| 取り組む内容 |
a) 経歴の文章では、元治元年1月に京都へ入ったあと、どこの寺に帯営したとされていますか。
b) 経歴の文章を、最後の文のあとから書き進めてください。

天保12年(1841)7月、常陸国行方郡芹沢村(現在、玉造町芹沢)に大宮神社神官・若泉醸の長男として生まれる
文久3年(1863)那珂湊の郷校で同志と会議し、尊王の大義を天下に明らかにすることを藩主に建言した。同年9月、水戸藩の青年の中から選ばれ、江戸、小石川邸(水戸屋敷)の守護を命ぜられ、一橋慶喜守衛となるも10月これを免ぜられる。同月、品川台場、大砲打手を命ぜられ、同藩の山国喜八郎(山国兵部)に随従。同年12月これを免ぜられる
翌、元治元年(1864)1月、余八麿(徳川昭武)に扈従し、京都に入り、本圀寺に帯営する。このときから、他藩の志士と交流していた同郷の盟友・鯉沼伊織(香川敬三)らとも通じ、尊攘活動に励むことになる
同年4月、一橋慶喜守衛を命ぜられ床几隊に入る。後、守衛の任務を解かれ、ふたたび余八麿に付く。同年12月余八麿が清水徳川家を相続すると、禁闕御守衛の任に着く
慶応3年(1867)讒言され、幽囚となる。同年12月獄中にて死去する(享年27歳)

| 記録 |
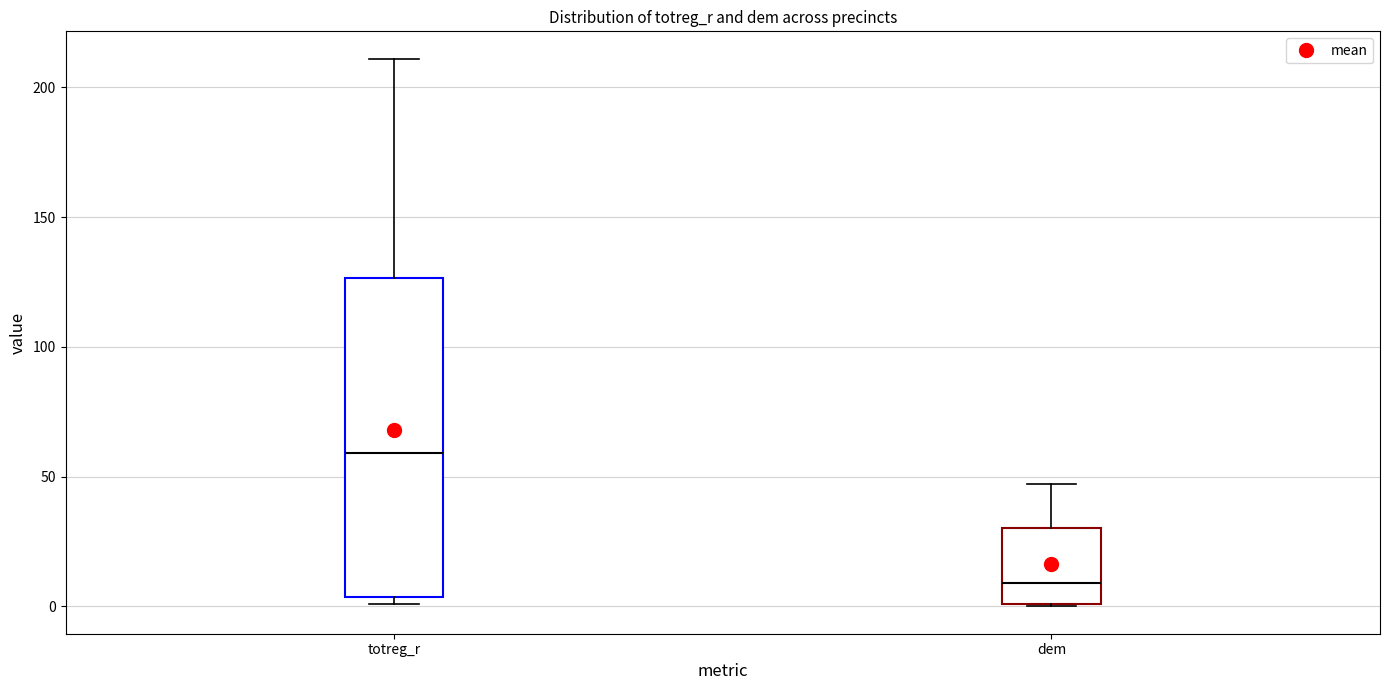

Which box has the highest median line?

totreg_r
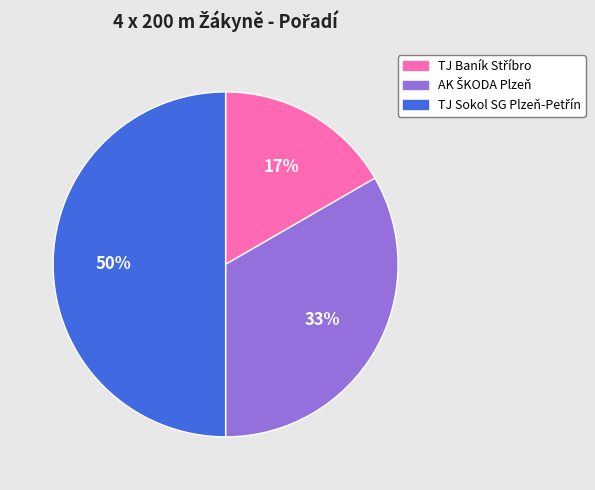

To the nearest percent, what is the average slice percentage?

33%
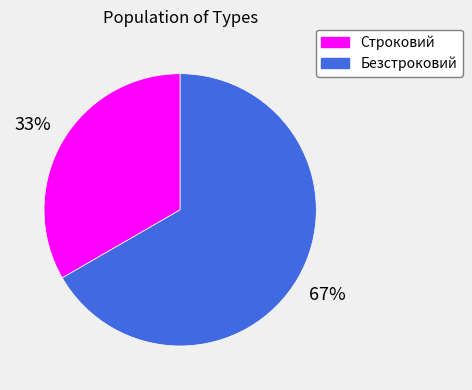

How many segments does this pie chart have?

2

| 各課題の答え |
a) 本圀寺です。

b)
若泉主税の最期については、父・醸が新治懸権令に提出した「主税事績書上」では、慶応3年10月に幽囚となり、12月19日に病死したとしている。若泉家の若泉主税の霊璽の裏書によると、慶応3年12月27日に禁錮せられ、同藩の者が破錮害し、遭害で獄中死したとあるそうだ
また、参考文献の中村氏がまとめた古老の話によると、この同藩のものこそ鯉沼だという。詳細はわからないが、他藩の志士ともめごとがあり、問題視され、入牢禁錮の身となった。若泉が妥協しない限り、死んでもらうより他ないという話にまで及ぶ。盟友である鯉沼は、なんとか若泉を助けたいとの思いで、同志の了解を得て、獄舎を破り、説得を試みる。しかし、若泉は応じなかった。そこで、他藩の手に渡すことは何とも忍びないと、鯉沼はその命を自分が貰うことにした。その首は、初め清水寺の一隅に葬り、後年これを霊山墓地に移し、石碑を建て、これを弔ったという
<参考文献>
玉造史叢 第34集 4 幕末期の勤皇殉難志士「若泉主税」について(中村 政雄、玉造町郷土文化研究会編 1993年4月出版)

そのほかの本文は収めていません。